Литмир - Электронная Библиотека
A
A

Такими нитями-струнами звучат и воспоминания о нем.

Аксенов всё никак не мог вспомнить, когда точно и на чьей кухне он впервые увидел Окуджаву: нога на стуле, гитара – на колене. Потом в Питере – дома у Владимира Венгерова.

На углу у старой булочной,
Там, где лето пыль метет,
В синей маечке-футболочке
Комсомолочка идет…
За окном все дождик тенькает,
Там ненастье – во дворе…
Но привычно пальцы тонкие
Прикоснулись к кобуре…

«Это о моей маме», – пояснил Булат.

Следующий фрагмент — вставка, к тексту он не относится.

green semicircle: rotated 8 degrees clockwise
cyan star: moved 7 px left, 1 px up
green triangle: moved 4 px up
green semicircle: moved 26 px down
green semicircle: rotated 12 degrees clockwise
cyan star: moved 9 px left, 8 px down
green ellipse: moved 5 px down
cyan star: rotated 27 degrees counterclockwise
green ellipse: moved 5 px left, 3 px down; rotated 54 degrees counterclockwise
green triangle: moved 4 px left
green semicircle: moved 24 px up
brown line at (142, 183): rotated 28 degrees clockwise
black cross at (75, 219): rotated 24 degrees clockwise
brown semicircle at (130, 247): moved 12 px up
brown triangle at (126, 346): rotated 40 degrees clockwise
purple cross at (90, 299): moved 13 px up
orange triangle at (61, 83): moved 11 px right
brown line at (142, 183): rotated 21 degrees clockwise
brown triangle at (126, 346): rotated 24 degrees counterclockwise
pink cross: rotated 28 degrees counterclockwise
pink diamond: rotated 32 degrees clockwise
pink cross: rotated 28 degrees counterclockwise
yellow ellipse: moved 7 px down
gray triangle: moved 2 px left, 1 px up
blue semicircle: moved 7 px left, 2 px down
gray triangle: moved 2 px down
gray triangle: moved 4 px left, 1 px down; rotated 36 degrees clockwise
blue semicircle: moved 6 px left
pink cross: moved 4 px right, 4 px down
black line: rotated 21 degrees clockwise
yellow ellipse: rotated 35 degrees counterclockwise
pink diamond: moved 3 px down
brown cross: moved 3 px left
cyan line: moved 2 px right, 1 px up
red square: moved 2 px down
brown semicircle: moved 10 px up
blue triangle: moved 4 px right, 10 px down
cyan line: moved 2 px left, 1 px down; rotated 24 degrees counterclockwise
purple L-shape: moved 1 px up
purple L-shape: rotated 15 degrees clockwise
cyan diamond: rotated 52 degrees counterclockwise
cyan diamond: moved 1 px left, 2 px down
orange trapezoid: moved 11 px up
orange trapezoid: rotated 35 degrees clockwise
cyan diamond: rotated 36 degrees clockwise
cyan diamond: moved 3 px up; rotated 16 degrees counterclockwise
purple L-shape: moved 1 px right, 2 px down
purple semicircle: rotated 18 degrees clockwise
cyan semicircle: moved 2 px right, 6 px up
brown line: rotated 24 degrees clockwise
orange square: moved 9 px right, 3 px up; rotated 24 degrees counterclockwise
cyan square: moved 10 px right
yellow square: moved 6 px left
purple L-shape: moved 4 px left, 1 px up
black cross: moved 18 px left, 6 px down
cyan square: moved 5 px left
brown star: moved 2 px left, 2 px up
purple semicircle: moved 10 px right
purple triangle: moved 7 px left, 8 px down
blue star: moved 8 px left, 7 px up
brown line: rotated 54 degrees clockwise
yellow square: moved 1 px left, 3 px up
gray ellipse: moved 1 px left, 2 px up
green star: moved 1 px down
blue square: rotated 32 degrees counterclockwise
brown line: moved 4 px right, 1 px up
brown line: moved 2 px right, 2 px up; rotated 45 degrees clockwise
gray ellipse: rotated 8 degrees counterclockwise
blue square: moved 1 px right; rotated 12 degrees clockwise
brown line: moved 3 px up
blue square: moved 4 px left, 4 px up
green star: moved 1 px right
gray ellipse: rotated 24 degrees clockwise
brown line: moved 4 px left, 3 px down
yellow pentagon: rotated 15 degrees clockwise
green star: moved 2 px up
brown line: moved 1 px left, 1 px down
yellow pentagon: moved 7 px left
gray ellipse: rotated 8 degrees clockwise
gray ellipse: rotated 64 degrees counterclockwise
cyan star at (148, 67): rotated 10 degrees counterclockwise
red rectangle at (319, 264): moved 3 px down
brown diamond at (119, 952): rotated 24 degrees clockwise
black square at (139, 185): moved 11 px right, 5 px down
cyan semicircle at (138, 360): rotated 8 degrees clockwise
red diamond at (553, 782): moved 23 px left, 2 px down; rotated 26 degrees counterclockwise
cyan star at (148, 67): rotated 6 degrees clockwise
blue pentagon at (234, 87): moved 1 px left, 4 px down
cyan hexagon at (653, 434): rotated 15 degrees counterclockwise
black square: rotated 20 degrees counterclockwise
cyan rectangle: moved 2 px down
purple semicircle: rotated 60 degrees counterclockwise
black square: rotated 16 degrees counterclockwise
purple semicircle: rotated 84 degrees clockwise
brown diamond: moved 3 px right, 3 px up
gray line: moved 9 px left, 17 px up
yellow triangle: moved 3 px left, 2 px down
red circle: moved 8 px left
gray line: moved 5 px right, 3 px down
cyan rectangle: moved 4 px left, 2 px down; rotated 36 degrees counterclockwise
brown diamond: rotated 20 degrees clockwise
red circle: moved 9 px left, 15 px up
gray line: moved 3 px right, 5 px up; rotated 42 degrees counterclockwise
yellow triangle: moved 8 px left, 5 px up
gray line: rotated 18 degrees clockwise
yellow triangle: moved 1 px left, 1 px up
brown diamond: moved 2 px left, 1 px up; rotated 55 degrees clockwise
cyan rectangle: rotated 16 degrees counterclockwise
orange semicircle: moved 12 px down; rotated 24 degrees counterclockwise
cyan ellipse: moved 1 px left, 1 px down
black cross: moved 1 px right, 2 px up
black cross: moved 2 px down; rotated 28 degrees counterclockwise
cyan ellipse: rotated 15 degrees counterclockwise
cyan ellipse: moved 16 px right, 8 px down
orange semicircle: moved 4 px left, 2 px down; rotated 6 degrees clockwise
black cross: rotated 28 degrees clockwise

Аксенов отошел в угол – справиться с тем, что зовут «комком в горле». В строках песни он увидел лицо своей матери.

После будет много встреч, запланированных и случайных. «1961-й… в Питере. Налетаю на Булата с невестой Олей Арцимович. В ресторане он говорит мне почему-то шепотом: "Ты представляешь, она физик!"» А вот осень 1968-го – «Ростов-на-Дону. Мы с ним "вдвоем спина к спине у мачты" – во Дворце спорта перед многочисленной враждебной массой ленинского комсомола. <…> Провокационные выкрики о Чехословакии. Булат спокойно заявляет: "Ввод войск был непростительной ошибкой!"» А вот май 1969-го, на террасе Дома творчества в Ялте. Булат вдруг говорит Василию: «Сегодня мне сорок пять лет. Не могу себе этого представить!» Внезапно появившаяся Белла сообщает, что, по точным сведениям, предыдущее поколение писателей закопало в саду несколько бутылок шампанского. Ищут. И, конечно, находят.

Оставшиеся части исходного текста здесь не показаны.